Keywords: Telephony speech enhancement, Telephonic networks, Speech quality, Spread spectrum, threshold estimation based data hiding

_______________________________________________________________________

1. Introduction

Speech transmission through existing telephone networks face difficulties in respect of losing a portion of speeches as frequency of human speeches lies beyond its bandwidth ranging between 300 and 40000 Hz. As a result it generates problems regarding decreasing the quality of voices along with accessibility of the speech spectrum across the telephonic network. It is found that utilisation of wideband (WB) can overcome this problem as the frequency of this WB lies between 0 and 8000 Hz in comparison to NB. However establishing this bandwidth with larger speech frequency requires complete change in existing infrastructures that is both time consuming and requires more cost [1]. Thus it is suggested to implement the technique of speech bandwidth extension (BWE) at the receivers for amplifying speech frequency [2]. It would result in enhancing the quality of the existing system without changing the overall framework.
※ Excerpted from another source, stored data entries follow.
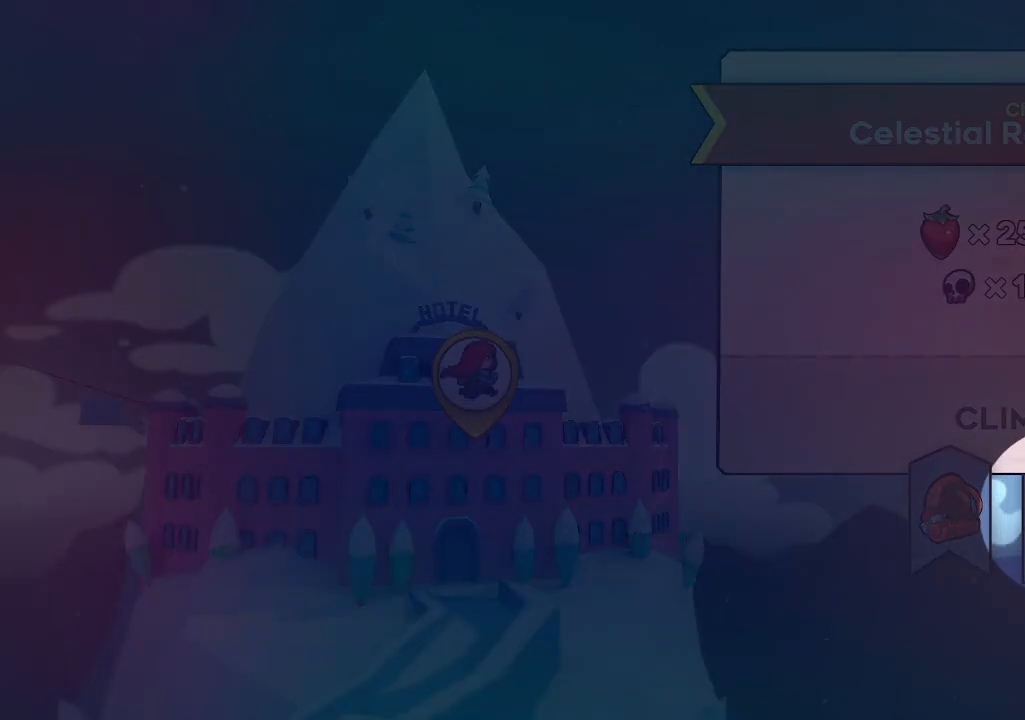
{"keys": [], "events": [[100, "x", "up"]]}
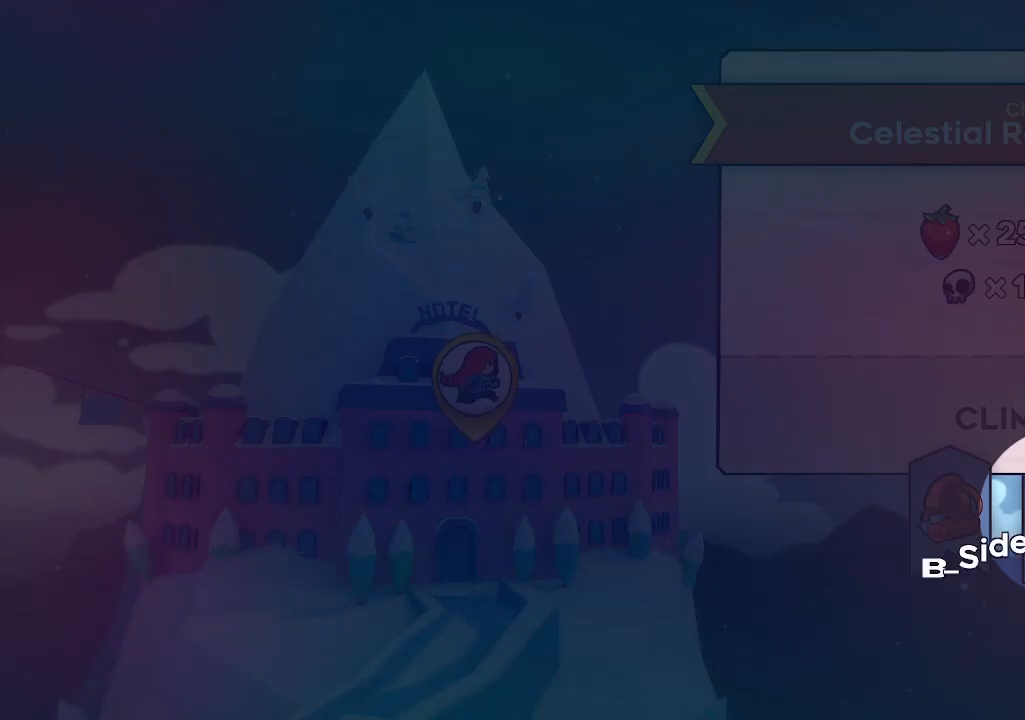
{"keys": [], "events": []}
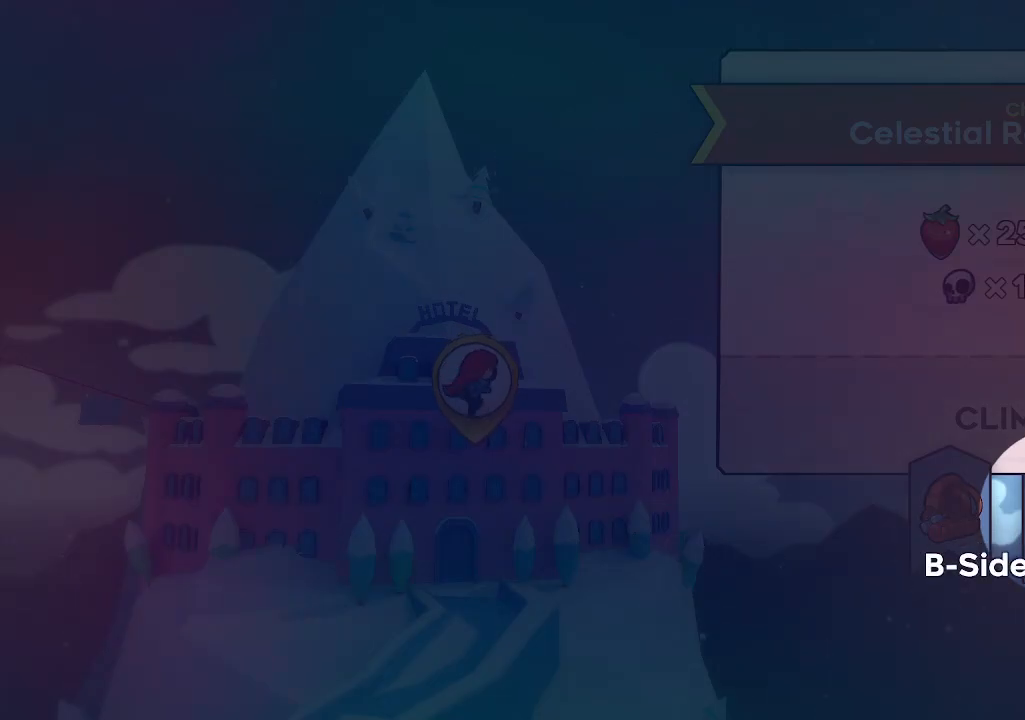
{"keys": [], "events": [[167, "c", "down"], [367, "c", "up"]]}
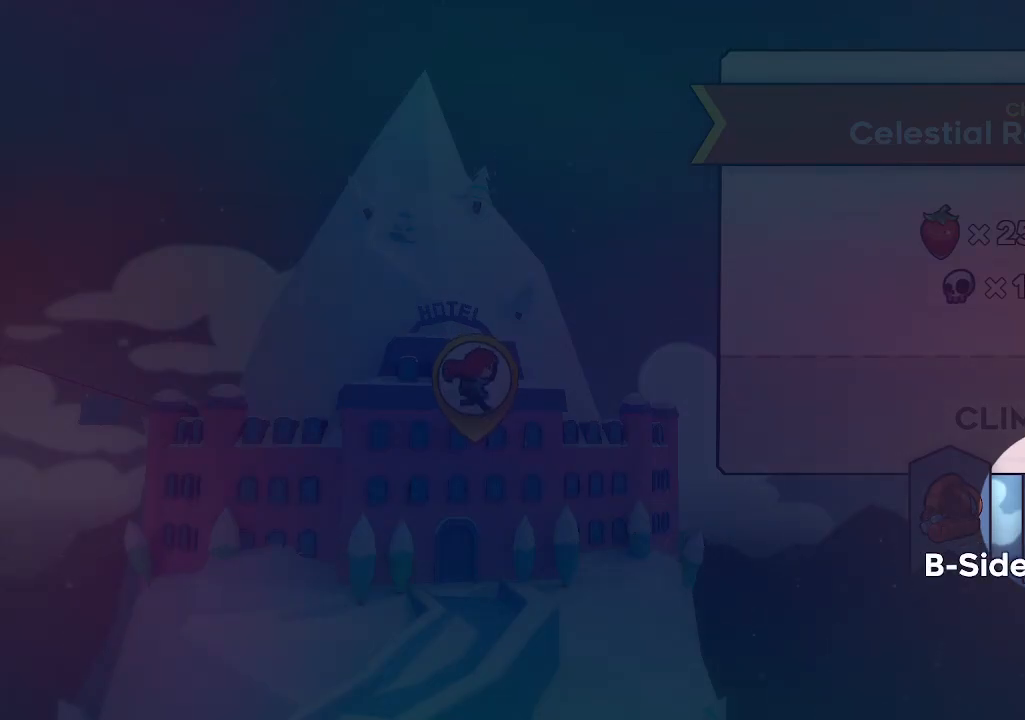
{"keys": [], "events": [[100, "c", "down"], [300, "c", "up"]]}
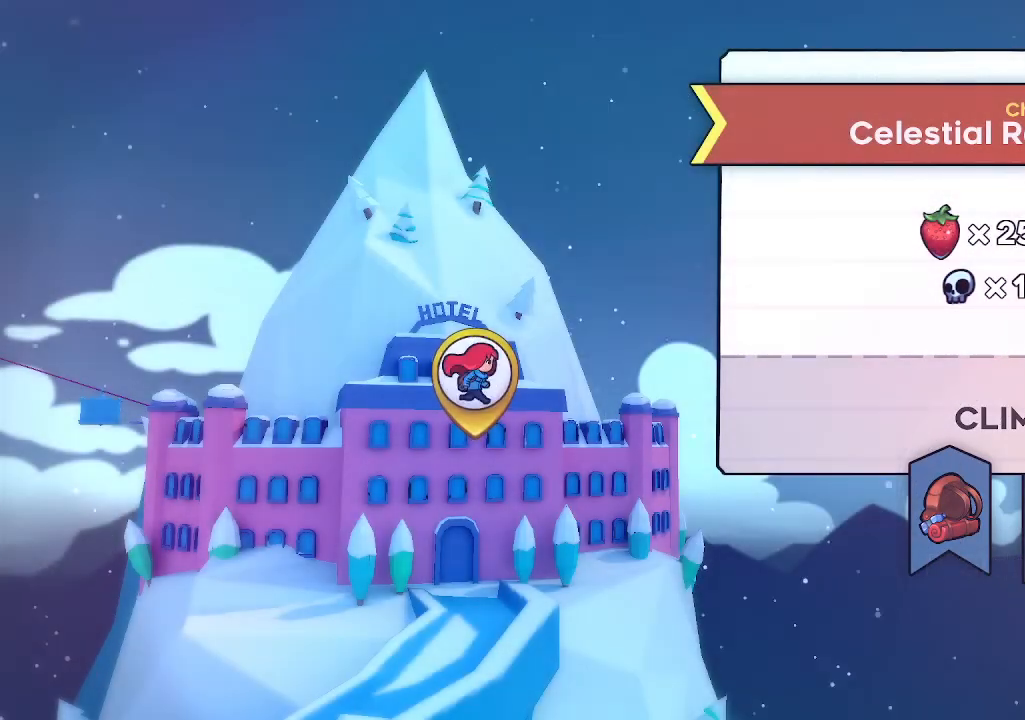
{"keys": [], "events": []}
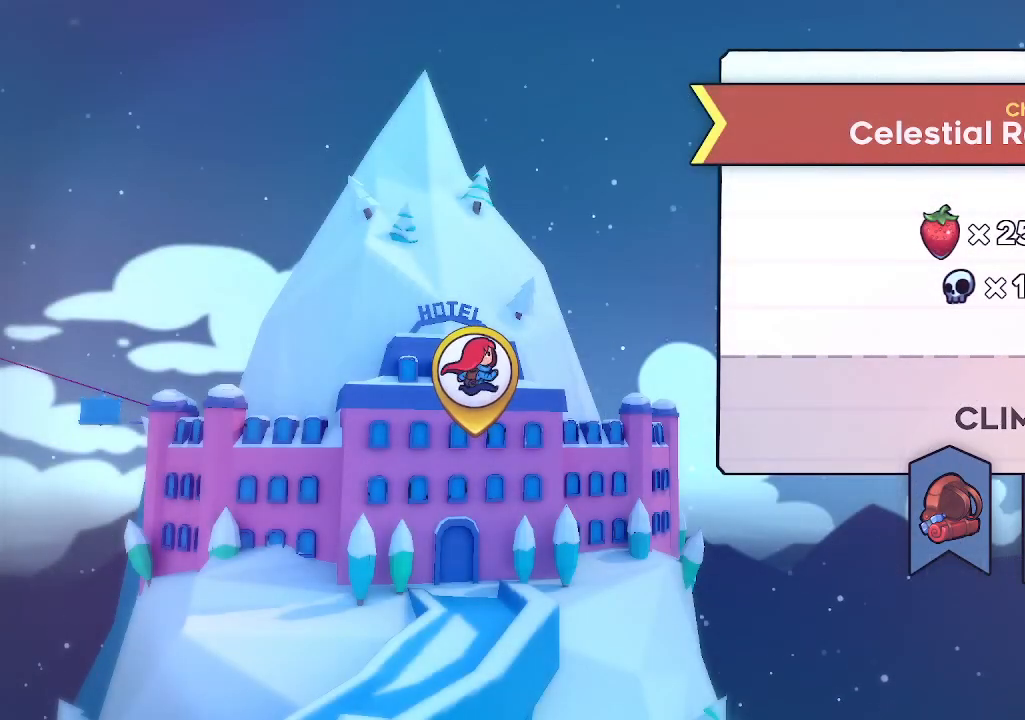
{"keys": ["x"], "events": [[367, "x", "down"]]}
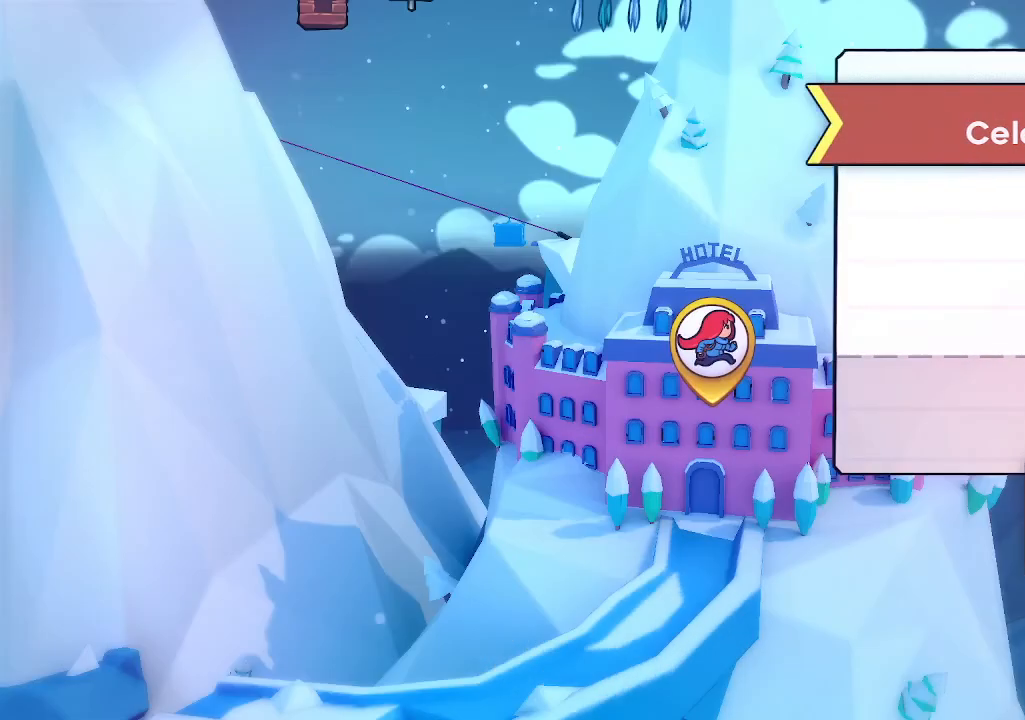
{"keys": [], "events": [[100, "x", "up"]]}
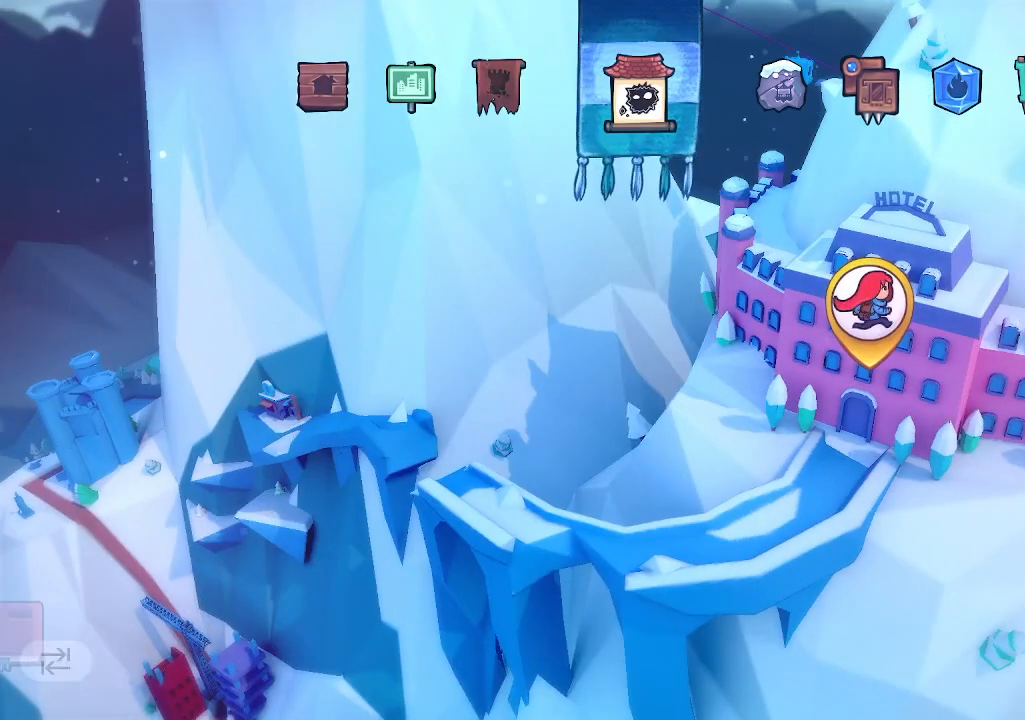
{"keys": ["left"], "events": [[467, "left", "down"]]}
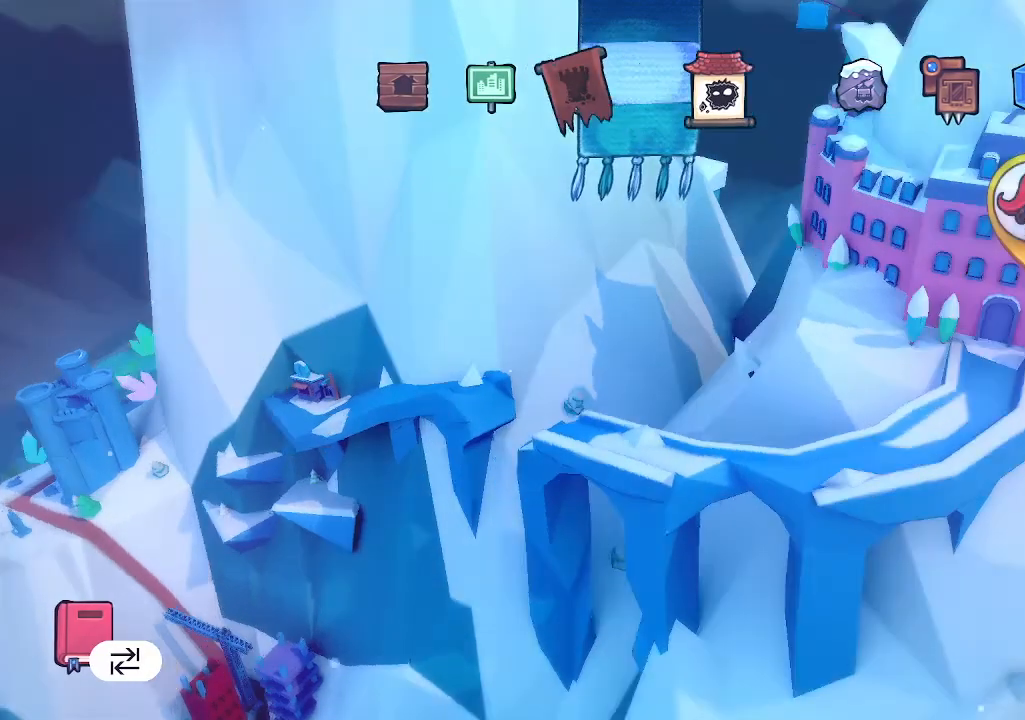
{"keys": [], "events": [[134, "left", "up"]]}
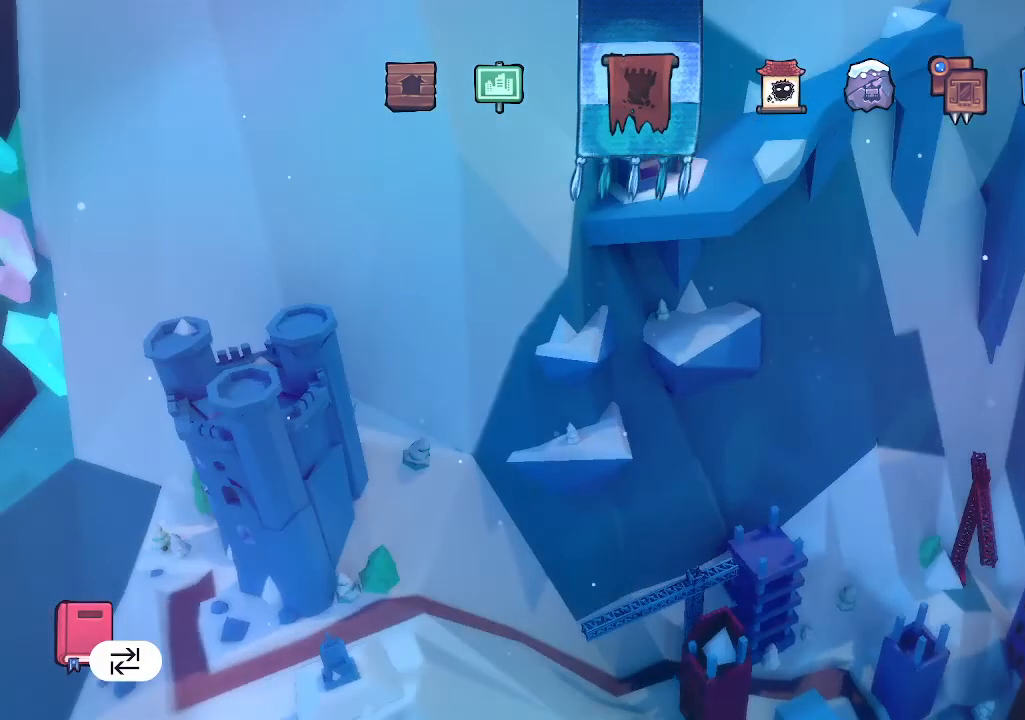
{"keys": [], "events": []}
A significant amount of enhancement in the quality of speech is attained by inclusion of BWE techniques in the telephone network in existence. Artificial bandwidth extension (ABE) is considered as an effective BWE technique that works on the principle of mutual dependency of NB signal with out-of-band. It helps in estimating the information regarding out-of-band from NB signal and utilise those information to reconfigure the WB for enhancing the quality of speech. Therefore, it is considered as an effective speech production model that contributes in improvement of frequency bands of the existing network of telephonic communication.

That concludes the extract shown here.